迷走台風11号の影響で奄美・沖縄航路の定期船は欠航が続いている中、2日朝、奄美市名瀬の佐大熊港に貨物船が入港した。鹿児島発の下り便で、積み込んだ貨物量は600~700トン(全体量)。地元市場や地場スーパーなどが取り寄せた青果物、食料品も降ろされた。離島民の生活を支える貴重な物資となりそうだ。

佐大熊港に入港したのは共同組海運(鹿児島市)が運航する「みさきⅡ」(2565トン)。同社は貨物船2隻(他に「きょらむん」)を所有、鹿児島市の谷山港を出港し奄美群島(奄美大島、喜界島、徳之島、沖永良部島)の各港に寄港している。

日曜を除き毎日運航しているが、台風の進路状況で8月30日、31日の鹿児島発の出港は取りやめ、沖縄の南に南下した1日は夕方(午後5時ごろ)谷山港を出港、翌2日朝、奄美大島の佐大熊港に入港した。今回は喜界島への寄港はなく、同日で徳之島(寄港できない可能性もある条件付運航)、沖永良部島(同)へ向かい、その後鹿児島に上る航路となった。鹿児島発下り便は、1日は出港したが、金曜・土曜の2、3日は欠航する。

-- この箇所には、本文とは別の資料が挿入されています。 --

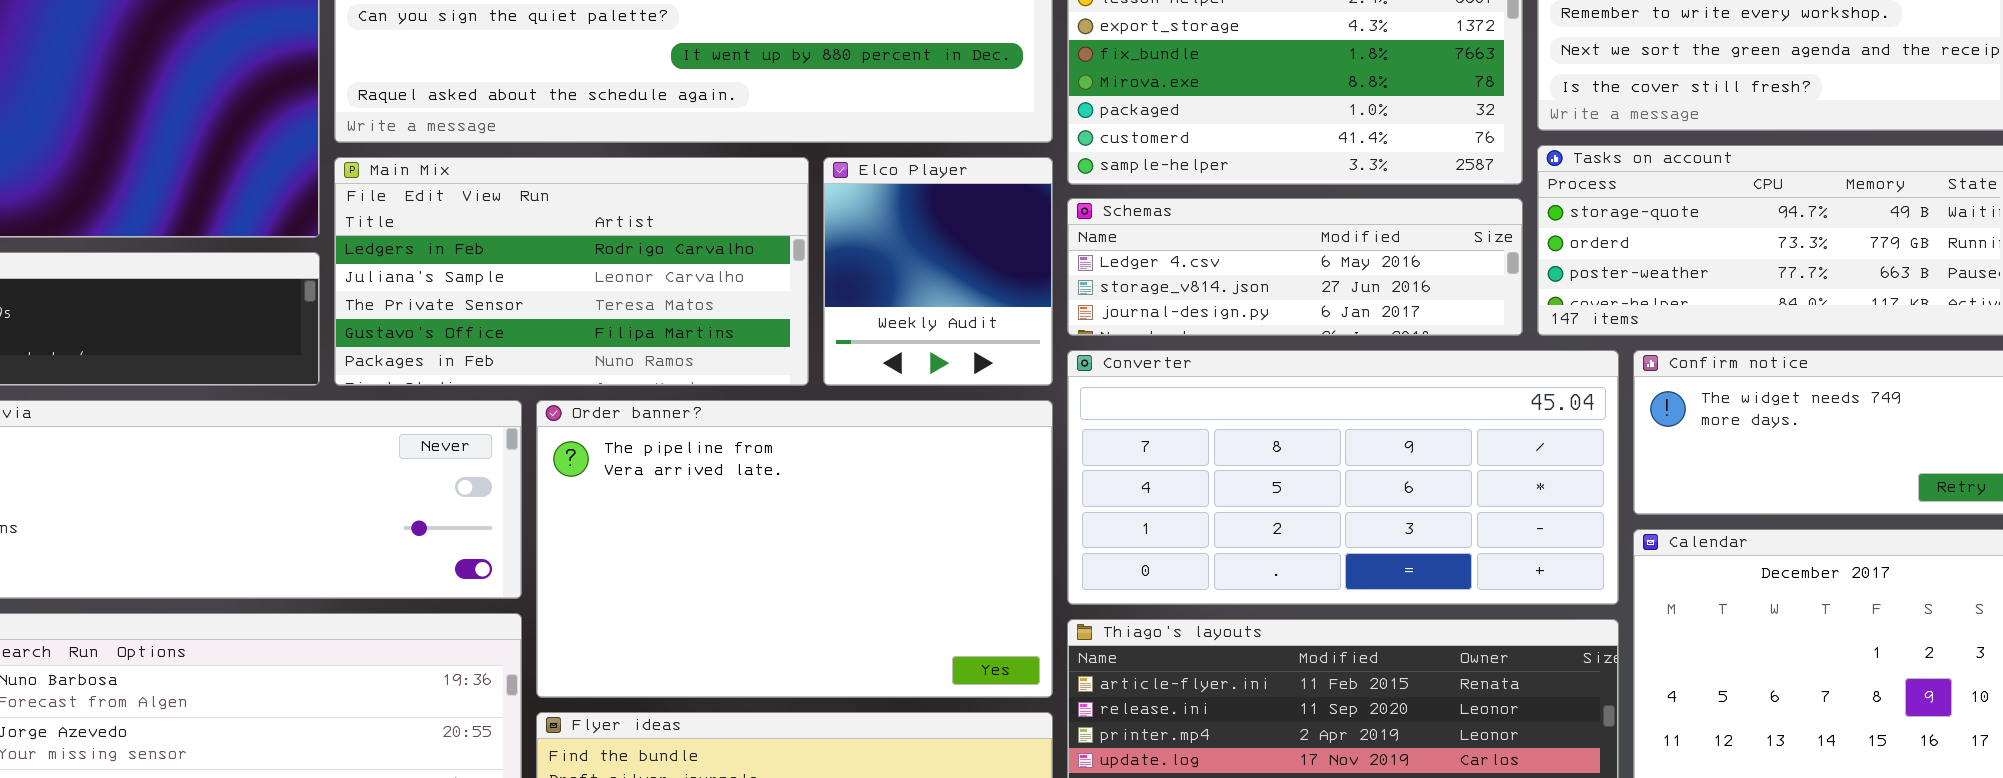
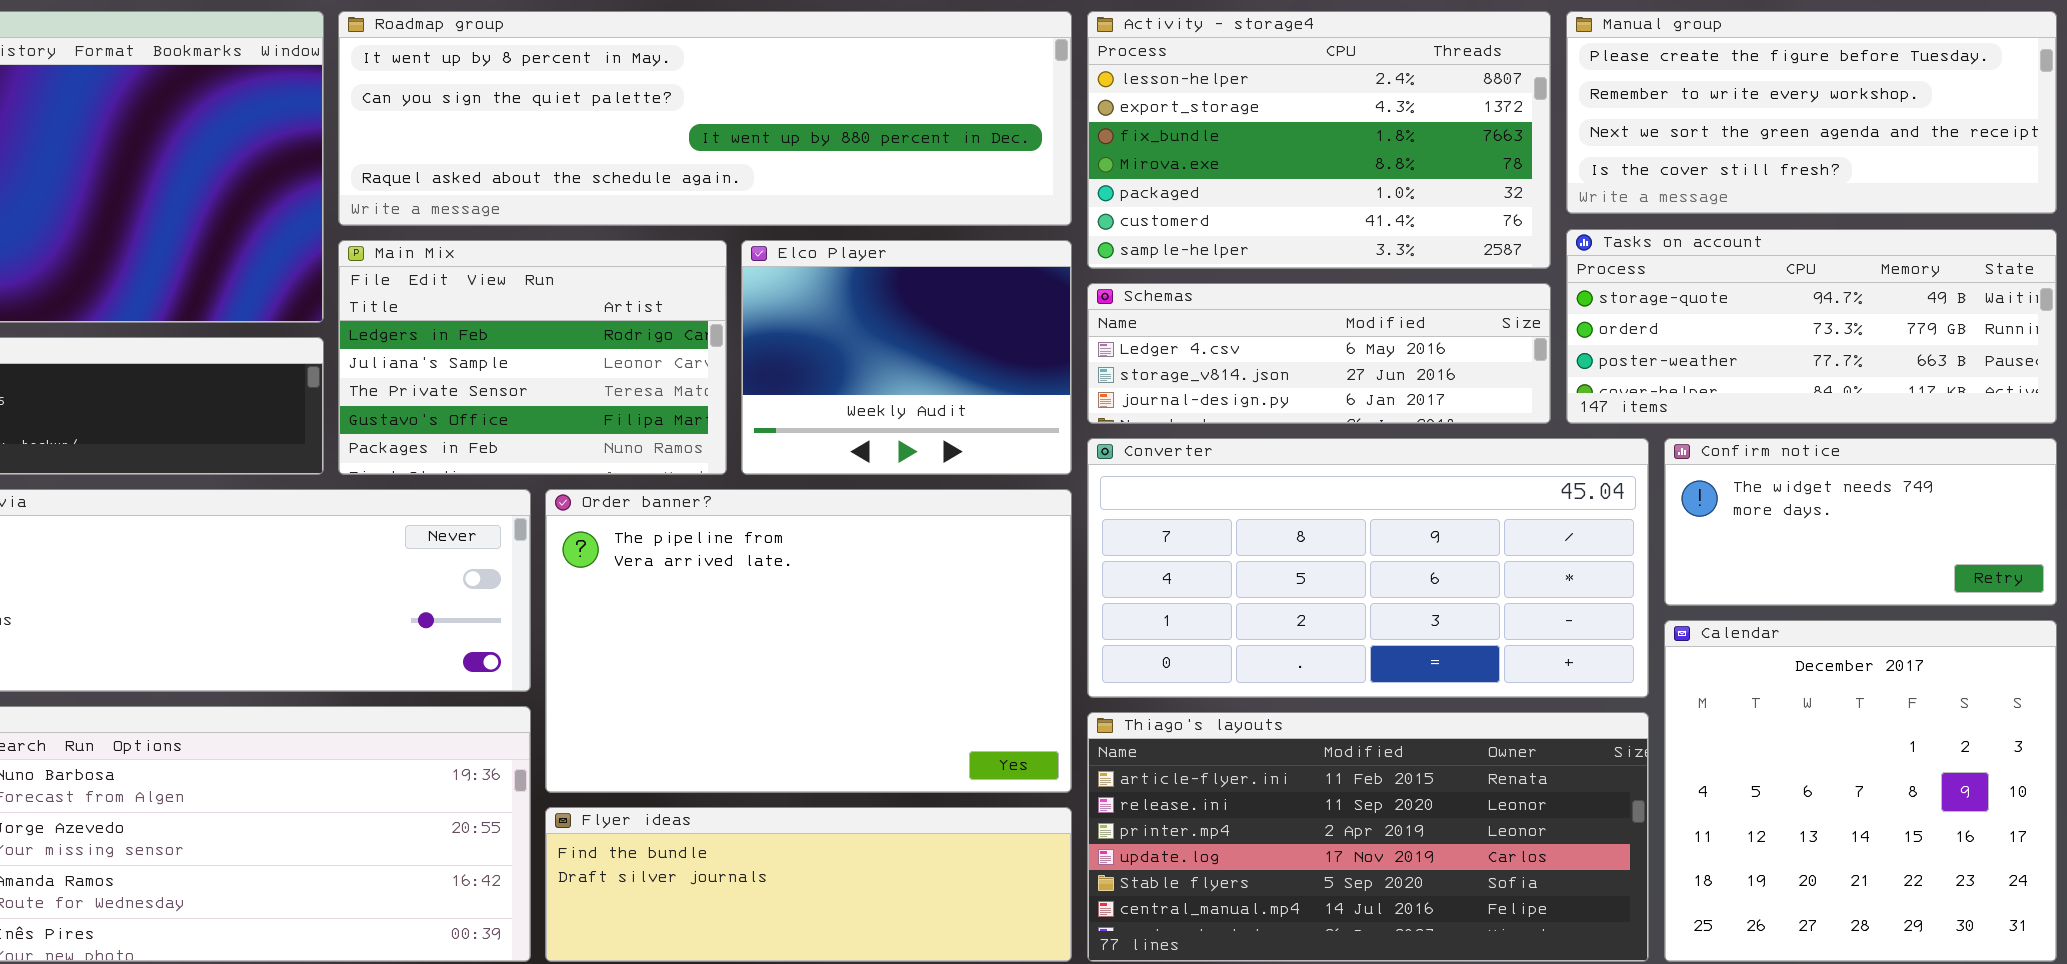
Main Mix: [334,157,809,386] -> [338,240,727,475], resized
Elco Player: [823,157,1053,386] -> [741,240,1072,475], resized

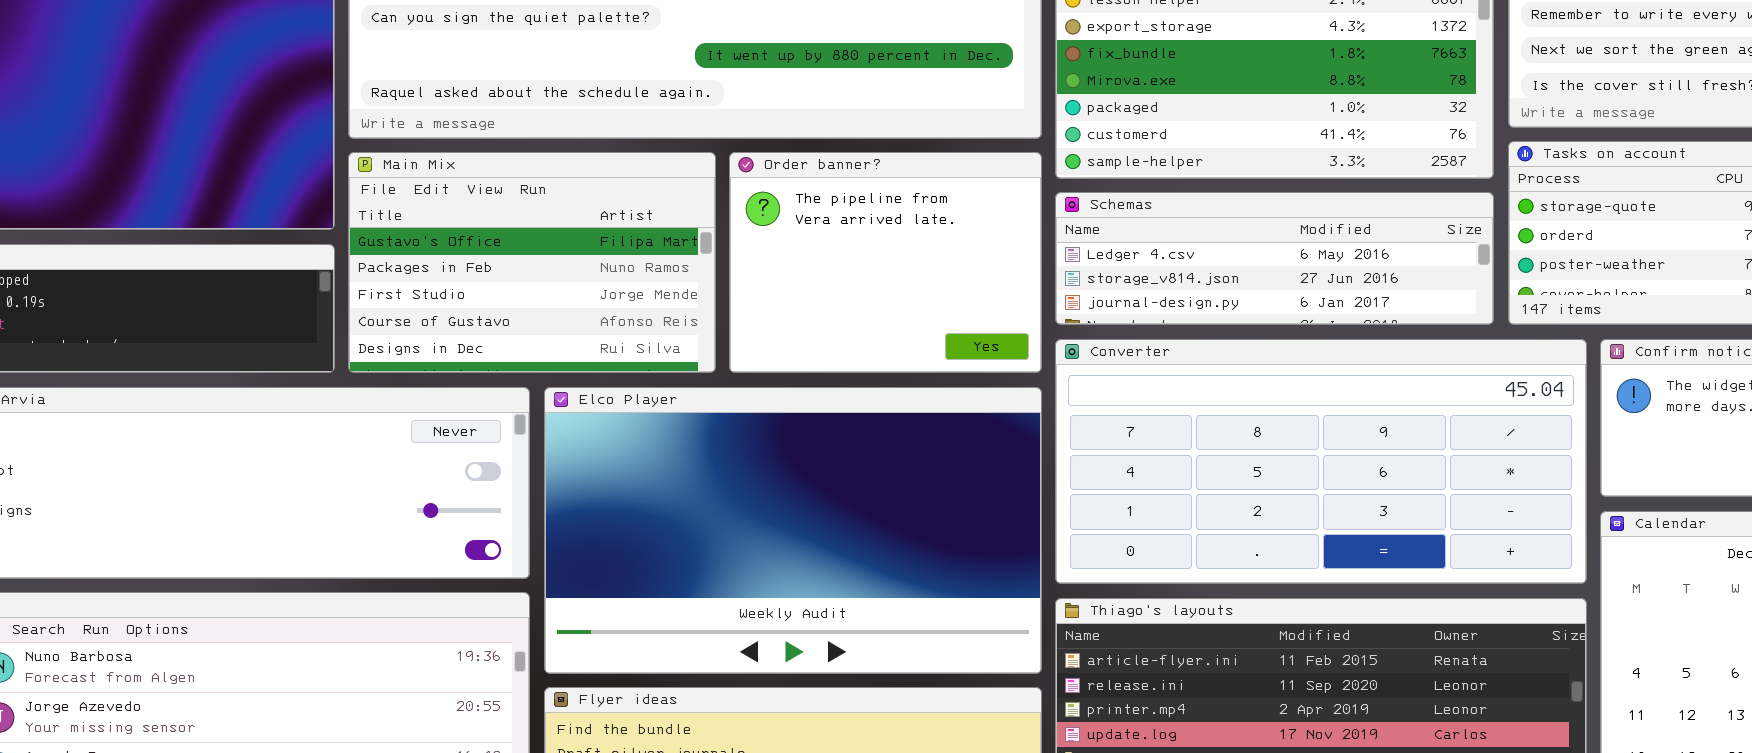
Main Mix: [338,240,727,475] -> [348,152,716,373], scrolled down 3 rows
Elco Player: [741,240,1072,475] -> [544,387,1042,674], moved, resized
Order banner?: [545,489,1072,793] -> [729,152,1042,373], moved, resized

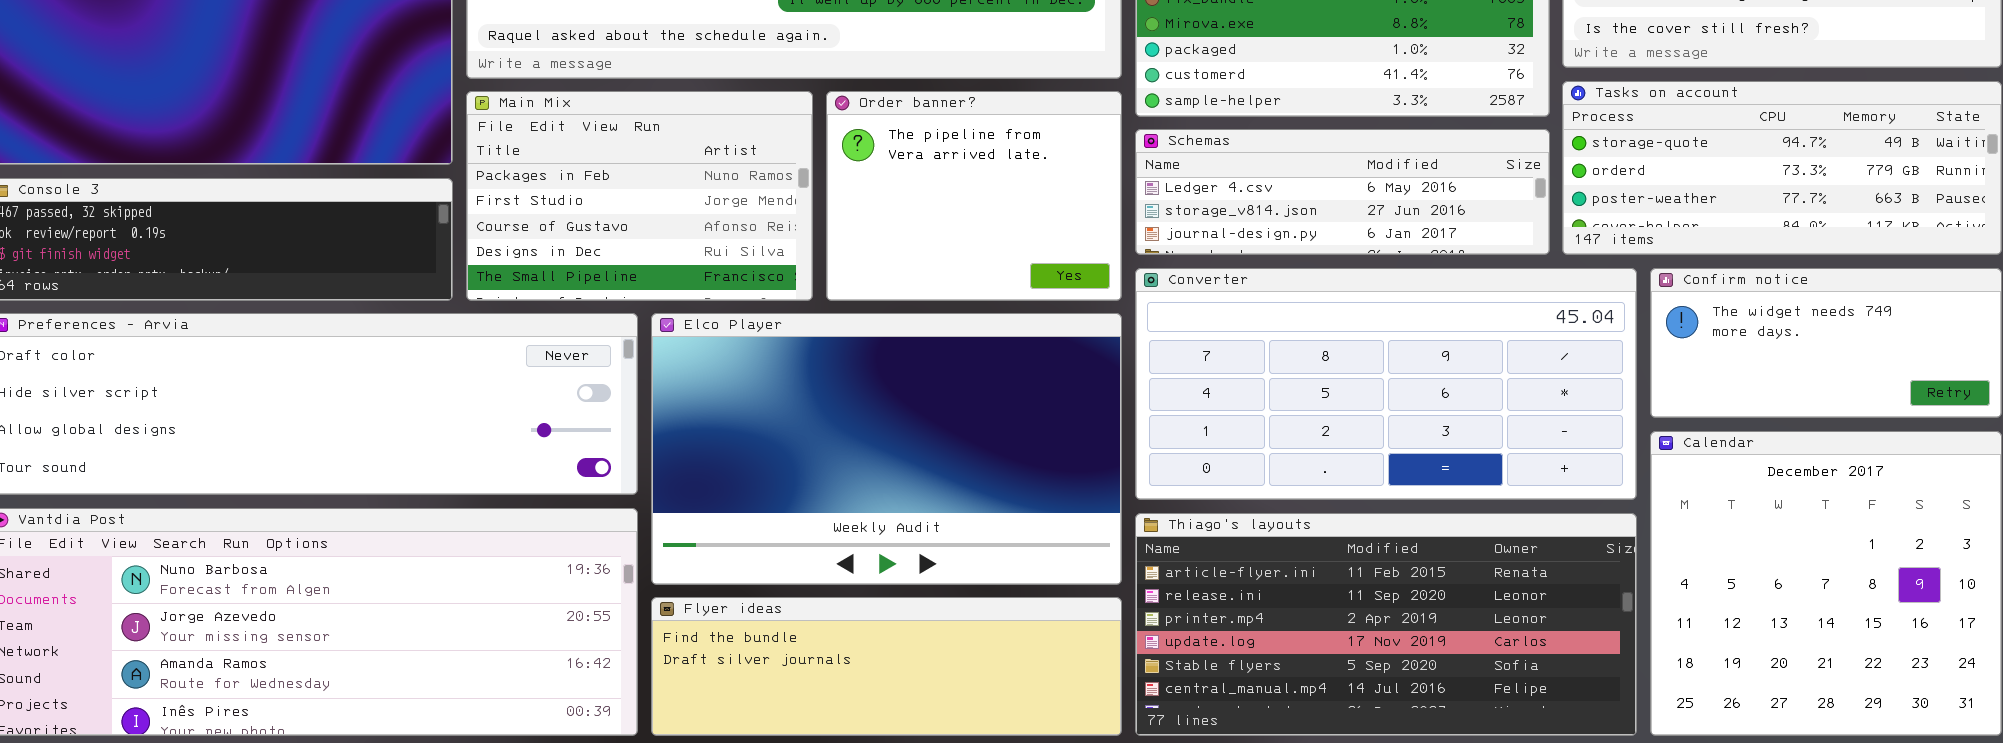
Main Mix: [348,152,716,373] -> [466,91,813,301], scrolled down 1 row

取り扱った貨物は車両や建築資材、農業資材などのほか食料品も。奄美・沖縄航路の定期船が欠航となっているため、通常は積み込まない食料品などの利用もあったという。

地元市場・名瀬中央青果は、貨物船を利用。定期船の初日欠航分をスライドさせる形で冷蔵コンテナ一つ(約4トン)、常温パレット五つ(約800キロ×5)を取り寄せた。コンテナやパレットには取引がある県本土の仲買業者などを通して九州産や北海道産、長野県などの青果物(主に野菜)が積み込まれ、さっそく2日のセリにかけられた。

中央青果の担当者は「定期船の欠航が続く中で、貨物船が出港することを知り急きょ利用した。本土産の野菜類が入荷し、セリにかけることができた。青果店などの店頭で販売できるのではないか。今後も欠航が続くだけに、市場の冷蔵庫で保管(野菜備蓄)しながらセリが続けられるようにしていきたい」と語った。

地場スーパー・グリーンストアも貨物船を利用、大型コンテナで本土産の食料品を取り寄せた。奄美市内のスーパーやコンビニなどの小売店は台風欠航に備えた消費者の買いだめもあり品不足となっているが、グリーンストアは不足していた食料品を補充。各店舗では牛乳やヨーグルトなどの乳製品、豆腐や納豆、カップメン、野菜類など取り扱っており、「在庫分も含めて売り場のスペースに合わせて出せるものは出して、食料品不足に困っている消費者に応えていきたい」としている。